Por Aitor de la Villa Fernández
Miembro de Licra
Nuestra abuela, cada viernes, nos sentaba en su regazo y nos contaba cuentos al volver de la ikastola. Cortos y sencillos al principio; largos y profundos después. La sala de estar se cargaba de silencio, a la vez que el pasillo se cubría del agradable olor a viernes que desprendían las cazuelas de la cocina. Fueran ciertos o no, aquellos cuentos encendían algo en nosotros. Salíamos al mundo a través de los ojos de aquellos personajes. Eran relatos que proyectaban en personajes ficticios o desconocidos los problemas que atormentan a un niño y, en cierta medida, intentaban buscarles soluciones. Nuestra abuela nos entretenía pero, de forma inconsciente, nos regalaba una breve lección en cada línea de cada cuento.

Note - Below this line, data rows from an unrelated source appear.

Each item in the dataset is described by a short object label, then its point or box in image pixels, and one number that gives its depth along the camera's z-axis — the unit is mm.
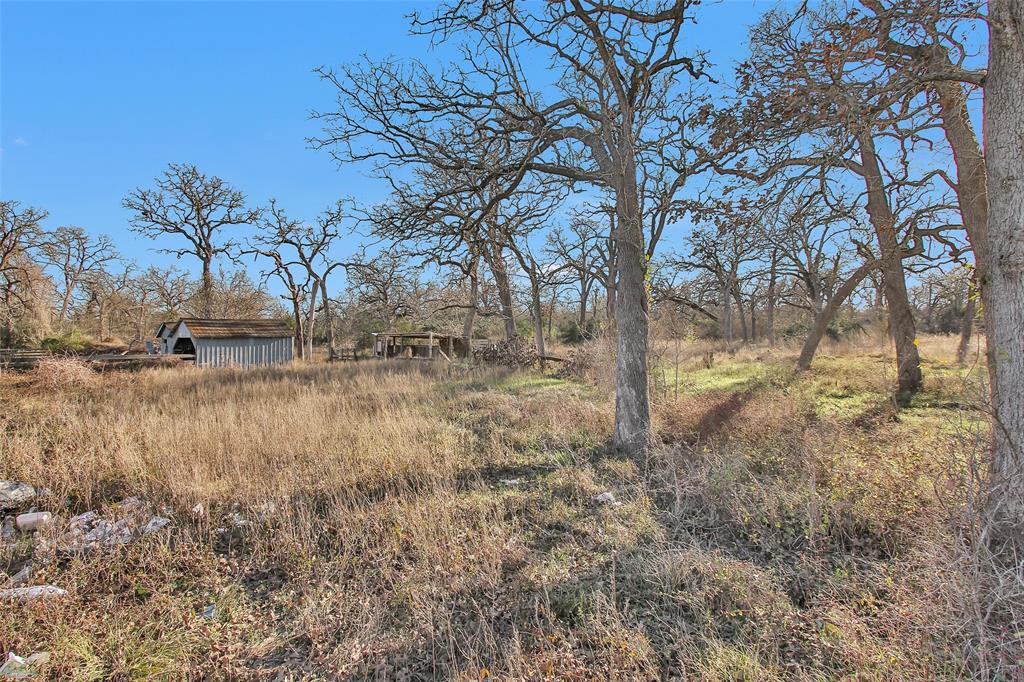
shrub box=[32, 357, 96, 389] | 10867
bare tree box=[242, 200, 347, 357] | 29078
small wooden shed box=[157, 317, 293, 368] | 21828
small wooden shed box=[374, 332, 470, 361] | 25734
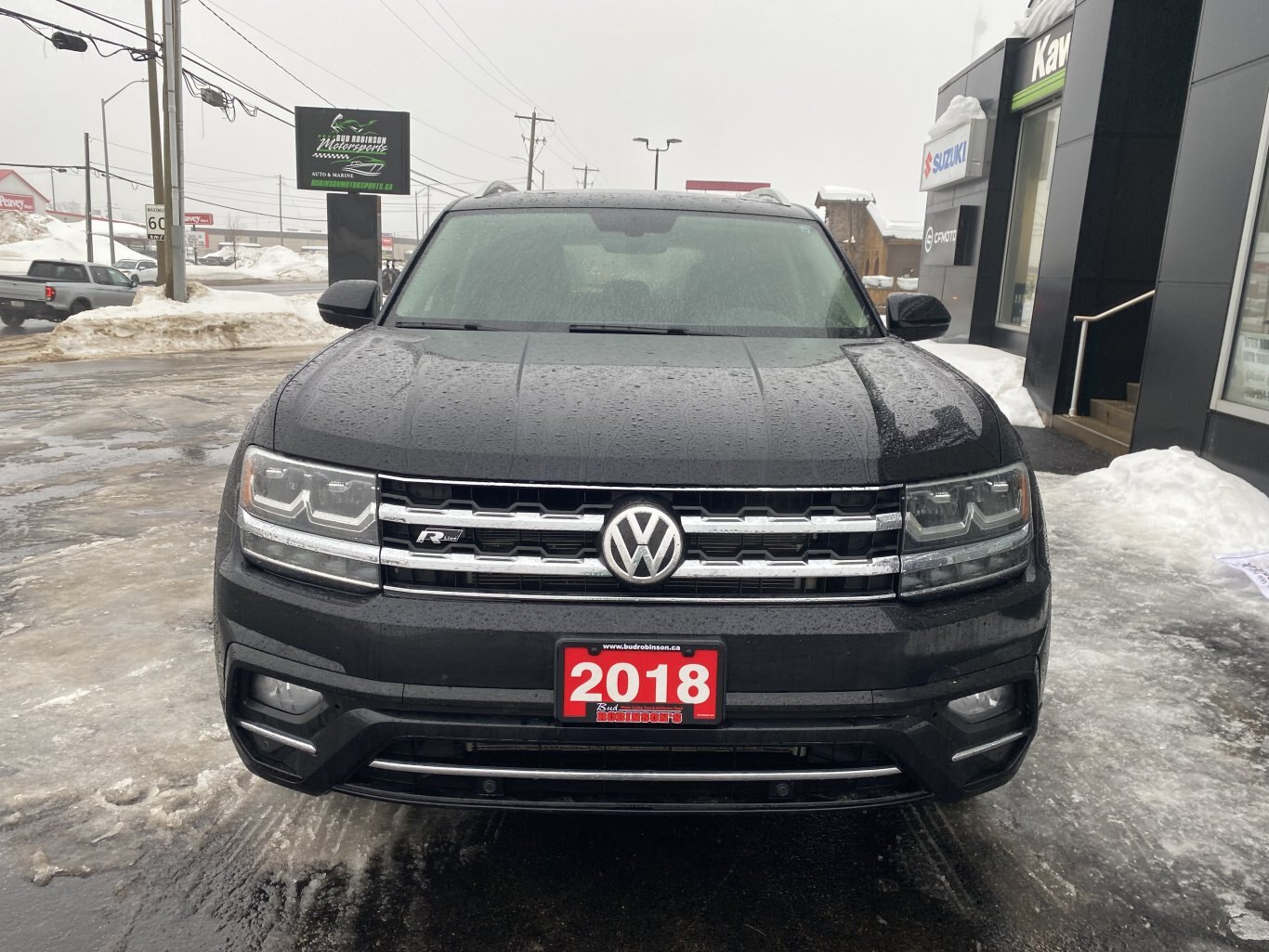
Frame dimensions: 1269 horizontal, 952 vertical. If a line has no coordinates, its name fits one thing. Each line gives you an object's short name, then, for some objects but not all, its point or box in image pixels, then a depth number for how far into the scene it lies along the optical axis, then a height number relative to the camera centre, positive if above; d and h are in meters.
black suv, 1.93 -0.67
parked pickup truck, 19.97 -1.09
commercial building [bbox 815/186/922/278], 42.19 +2.35
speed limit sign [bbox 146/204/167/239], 19.64 +0.48
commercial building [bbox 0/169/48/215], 96.31 +4.58
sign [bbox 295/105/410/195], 21.61 +2.43
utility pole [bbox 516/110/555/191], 62.44 +9.22
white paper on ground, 4.72 -1.25
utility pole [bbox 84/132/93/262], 49.28 +2.57
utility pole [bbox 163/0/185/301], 18.53 +2.01
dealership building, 6.32 +0.88
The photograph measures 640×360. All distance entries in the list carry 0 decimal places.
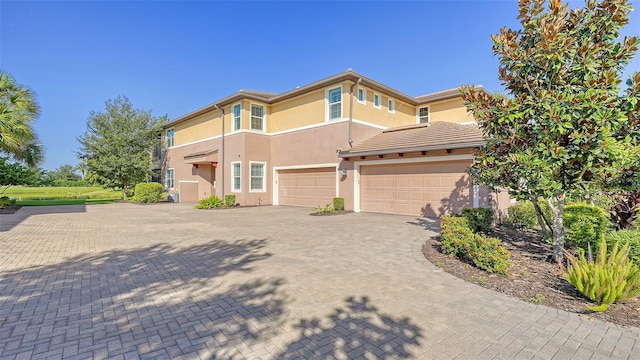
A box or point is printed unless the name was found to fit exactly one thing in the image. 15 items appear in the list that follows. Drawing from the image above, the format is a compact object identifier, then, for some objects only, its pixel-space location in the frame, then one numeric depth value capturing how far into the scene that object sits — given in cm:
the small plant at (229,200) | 1705
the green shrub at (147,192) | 2103
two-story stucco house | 1228
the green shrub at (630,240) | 471
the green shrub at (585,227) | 608
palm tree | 1238
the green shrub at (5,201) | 1550
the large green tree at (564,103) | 482
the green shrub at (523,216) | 997
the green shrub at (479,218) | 781
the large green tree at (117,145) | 2262
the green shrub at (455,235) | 579
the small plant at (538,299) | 403
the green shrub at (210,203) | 1678
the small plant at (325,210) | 1368
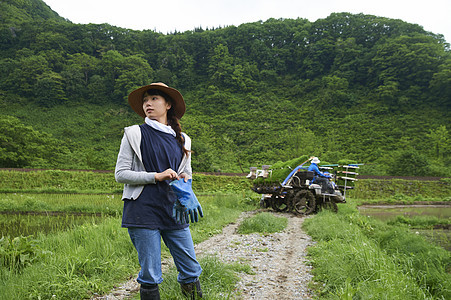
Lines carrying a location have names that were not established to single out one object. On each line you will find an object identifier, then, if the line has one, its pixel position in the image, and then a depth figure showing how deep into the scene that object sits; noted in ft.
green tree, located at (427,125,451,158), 106.01
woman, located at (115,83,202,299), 6.92
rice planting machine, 34.71
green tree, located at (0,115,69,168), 84.74
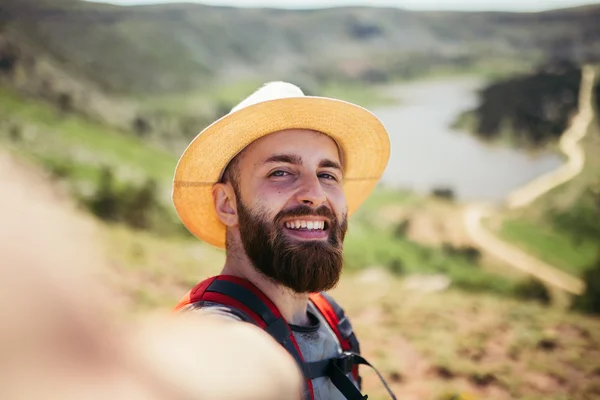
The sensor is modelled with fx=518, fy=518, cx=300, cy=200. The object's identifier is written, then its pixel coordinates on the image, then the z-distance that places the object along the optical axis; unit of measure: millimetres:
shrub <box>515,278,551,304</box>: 10158
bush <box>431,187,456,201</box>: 17938
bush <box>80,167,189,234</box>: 11633
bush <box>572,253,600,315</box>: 9227
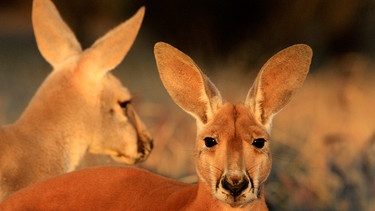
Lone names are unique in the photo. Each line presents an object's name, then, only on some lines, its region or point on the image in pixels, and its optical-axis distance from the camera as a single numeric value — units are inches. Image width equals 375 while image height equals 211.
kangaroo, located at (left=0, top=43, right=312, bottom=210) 465.1
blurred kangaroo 591.5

Hoy, diez de diciembre, los judíos celebran Jánuca; una fiesta que se alarga durante ocho días. A lo largo de una semana traen a sus salones los acontecimientos que sucedieron dentro de las murallas de Jerusalén: la prohibición y los castigos impuestos por el emperador Antíoco a los judíos para que éstos no pudieran vivir siguiendo su religión y costumbres, la respuesta de los macabeos y, de forma simbólica, una vez que éstos recuperaran el templo, el candelabro que encendieron en su inauguración. Con una pequeña cantidad de aceite, exigua para permanecer encendida un día, mantuvieron la llama durante ocho. El milagro de Jánuca. Por ese motivo, durante ocho días, se enciende una nueva vela que simboliza aquel acontecimiento: una el primer día, dos el segundo; y así, hasta que el último día, el candelabro de ocho brazos tiene todas sus velas encendidas.

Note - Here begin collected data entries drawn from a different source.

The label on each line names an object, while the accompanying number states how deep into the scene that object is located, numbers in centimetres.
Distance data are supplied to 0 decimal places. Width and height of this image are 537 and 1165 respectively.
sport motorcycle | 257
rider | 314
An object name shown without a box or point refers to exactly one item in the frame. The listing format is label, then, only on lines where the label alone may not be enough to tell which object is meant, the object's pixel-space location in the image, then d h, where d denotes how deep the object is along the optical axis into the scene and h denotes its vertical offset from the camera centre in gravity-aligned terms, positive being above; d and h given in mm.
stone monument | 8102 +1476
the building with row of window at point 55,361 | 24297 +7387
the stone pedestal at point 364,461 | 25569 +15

Es, sin duda, una festividad con un toque especial; un encanto difícil de describir. La memoria se me escapa constantemente a Jerusalén. Un paseo por el mercado de Mahane Yehuda, por la mañana; mirando, seleccionando y comprando sufganiots para la cena —unos buñuelos con mermelada o chocolate en su interior—. El reflejo de las velas contra las piedras calizas de las casas cuando se descubre la primera estrella sobre el cielo de la ciudad. Un candelabro en cada ventana que anticipa la fiesta y la alegría en el interior de sus comedores. Cenas entre amigos y familiares. Jerusalén se cubre de alegría, como cuando los arroyos, después de la lluvia, invaden las orillas. Las notas de las canciones agitan las llamas y las puertas entreabiertas abren la invitación a quien quiera participar.

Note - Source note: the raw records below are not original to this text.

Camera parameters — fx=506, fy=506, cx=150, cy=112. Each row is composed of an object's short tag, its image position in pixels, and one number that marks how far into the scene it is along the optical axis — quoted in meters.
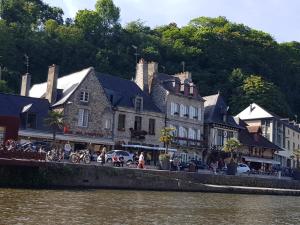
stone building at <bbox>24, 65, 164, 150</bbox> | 45.09
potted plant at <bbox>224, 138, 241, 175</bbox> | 49.16
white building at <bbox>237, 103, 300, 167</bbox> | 70.75
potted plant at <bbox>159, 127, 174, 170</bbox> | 39.56
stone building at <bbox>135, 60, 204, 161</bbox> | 52.91
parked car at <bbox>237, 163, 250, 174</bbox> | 50.10
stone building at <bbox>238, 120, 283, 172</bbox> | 62.06
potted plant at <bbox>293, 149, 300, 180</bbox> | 52.31
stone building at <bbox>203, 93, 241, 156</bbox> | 56.78
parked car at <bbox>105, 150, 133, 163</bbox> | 40.38
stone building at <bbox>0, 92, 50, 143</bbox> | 42.19
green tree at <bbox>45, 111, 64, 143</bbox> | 40.34
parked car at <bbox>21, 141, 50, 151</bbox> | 32.97
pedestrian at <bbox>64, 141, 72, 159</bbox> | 39.08
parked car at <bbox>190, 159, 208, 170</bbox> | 47.25
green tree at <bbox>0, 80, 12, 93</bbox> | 60.16
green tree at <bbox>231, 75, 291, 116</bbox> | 82.07
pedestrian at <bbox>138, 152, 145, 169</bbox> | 37.03
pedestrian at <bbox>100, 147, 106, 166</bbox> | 36.42
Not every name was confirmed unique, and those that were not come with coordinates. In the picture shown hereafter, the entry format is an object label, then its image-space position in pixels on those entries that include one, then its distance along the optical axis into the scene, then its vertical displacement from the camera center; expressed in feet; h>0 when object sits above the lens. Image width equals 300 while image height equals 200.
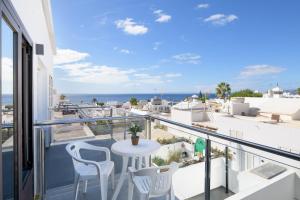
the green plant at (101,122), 10.84 -1.34
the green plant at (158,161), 10.99 -3.49
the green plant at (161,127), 10.03 -1.50
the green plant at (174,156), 10.61 -3.19
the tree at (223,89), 92.32 +4.24
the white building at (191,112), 58.80 -4.20
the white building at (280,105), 51.32 -2.04
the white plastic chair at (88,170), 7.13 -2.78
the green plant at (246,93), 97.14 +2.73
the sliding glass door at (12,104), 3.93 -0.13
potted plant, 8.32 -1.51
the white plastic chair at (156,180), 5.71 -2.54
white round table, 7.48 -2.03
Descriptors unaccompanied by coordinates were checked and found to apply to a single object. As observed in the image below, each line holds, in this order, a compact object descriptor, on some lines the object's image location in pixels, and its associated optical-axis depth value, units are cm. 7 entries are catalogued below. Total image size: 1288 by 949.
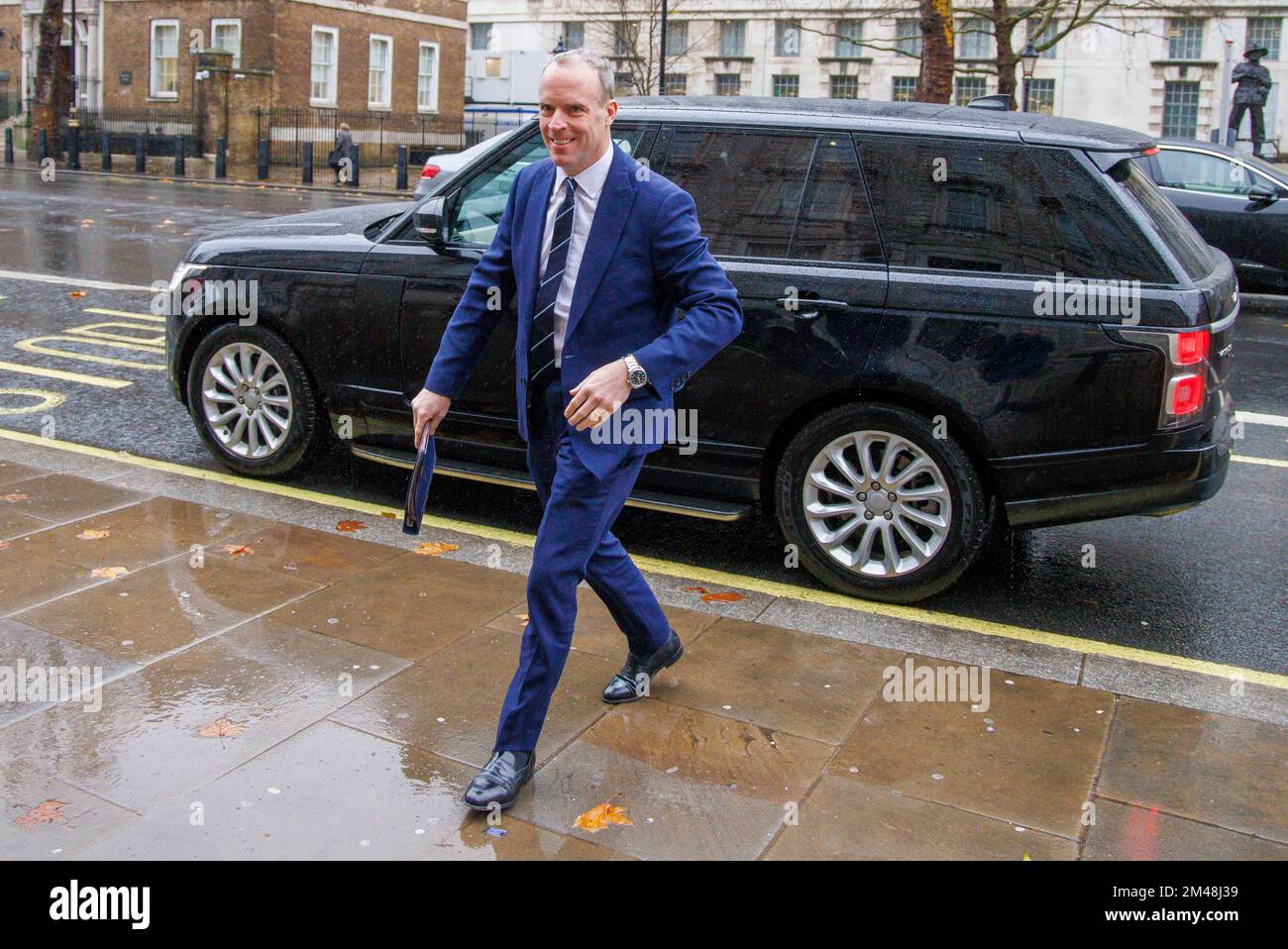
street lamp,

Pero, más allá de la fiesta, como en las historias que nos contaba nuestra abuela, al igual que la mermelada de los sufganiots; cada noche, en las velas del candelabro, se enciende un significado especial. Especial, incluso para aquellos que no somos judíos. No es otro que el de la identidad, como entidad definida y diferenciada; la firme respuesta ante las laceraciones de las libertades, condicionantes de esa identidad y, al igual que con los macabeos, la defensa obstinada de la colectividad. No sólo eso: la transmisión, generación a generación, de dichos valores.
Han pasado dos mil años y sigue la mirada del emperador Antíoco en Oriente y Occidente; Norte y Sur. Persisten entre nosotros pequeños, medianos y grandes dictadores que nos desean imponer una forma de vivir, de pensar, de creer y de sentir. No obstante, por fortuna, sigue habiendo macabeos del siglo XXI, rebeldes e insumisos, dispuestos a hacerles frente.
Son dos mensajes claros los que nos transmiten al caer el sol: mantener la identidad y emprender la acción. La restauración de Judea no fue una mera voluntad de perpetuidad, sino el resultado directo de una acción de respuesta. La creencia en unos valores es insuficiente si no se acompaña de una práctica coherente con su fin. Es, en resumidas cuentas, el valor de la implicación. La identidad personal, adscrita a lo colectivo, es la adscripción diaria a la misma; tan antigua y tan nueva como su defensa.
Hubo quien se enfrentó en Modi’in al Gobernador. También quien, a la muerte del primero, le tomó el relevo; así como un tercero que encendió el aceite, exiguo para mantener la llama encendida durante un día, y que brilló durante ocho. Se impuso finalmente la luz a la oscuridad. Nes Gadol Haia Sham. Un gran milagro ocurrió allí. Un gran milagro ocurre cada noche en cualquier rincón del mundo. Januka sameaj.